• **WHAT YOU NEED TO DO**:
Locate each line below that contains the word "than" and copy those lines.

• **ENTRIES SHOWN**:
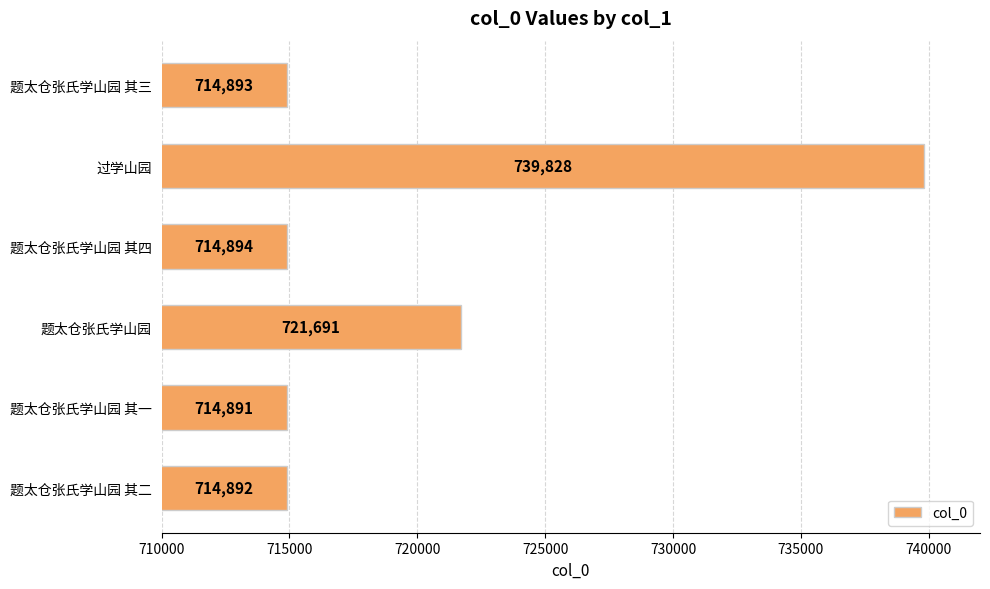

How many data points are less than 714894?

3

* * *

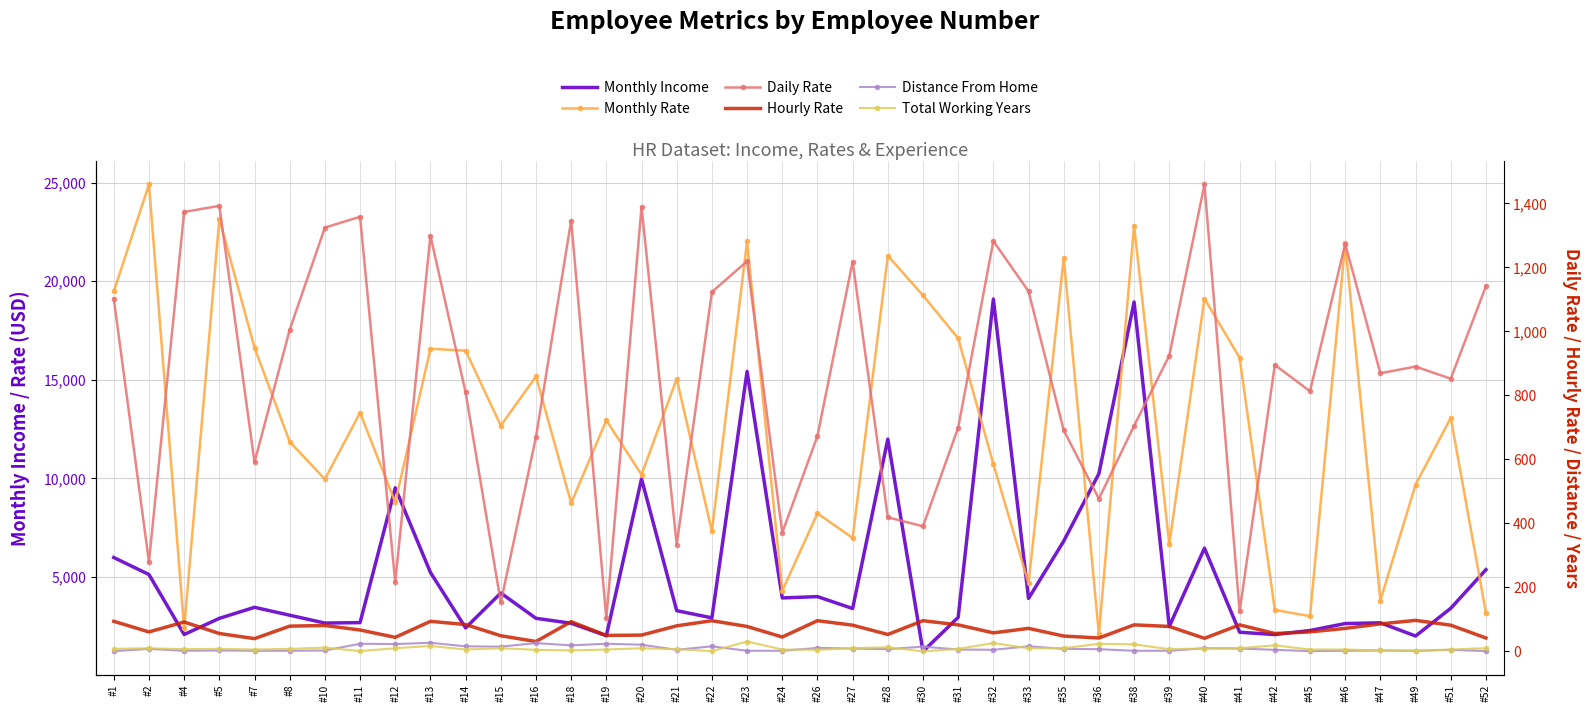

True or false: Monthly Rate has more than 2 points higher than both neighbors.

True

...

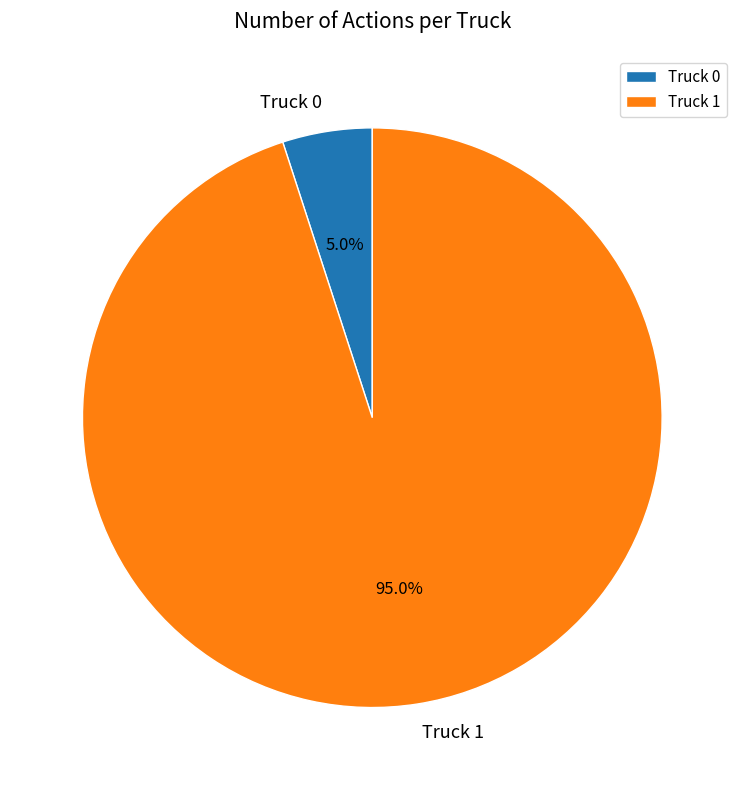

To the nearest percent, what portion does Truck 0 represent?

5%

• **ANSWER TO THE EXERCISE**:
How many data points are less than 714894?
True or false: Monthly Rate has more than 2 points higher than both neighbors.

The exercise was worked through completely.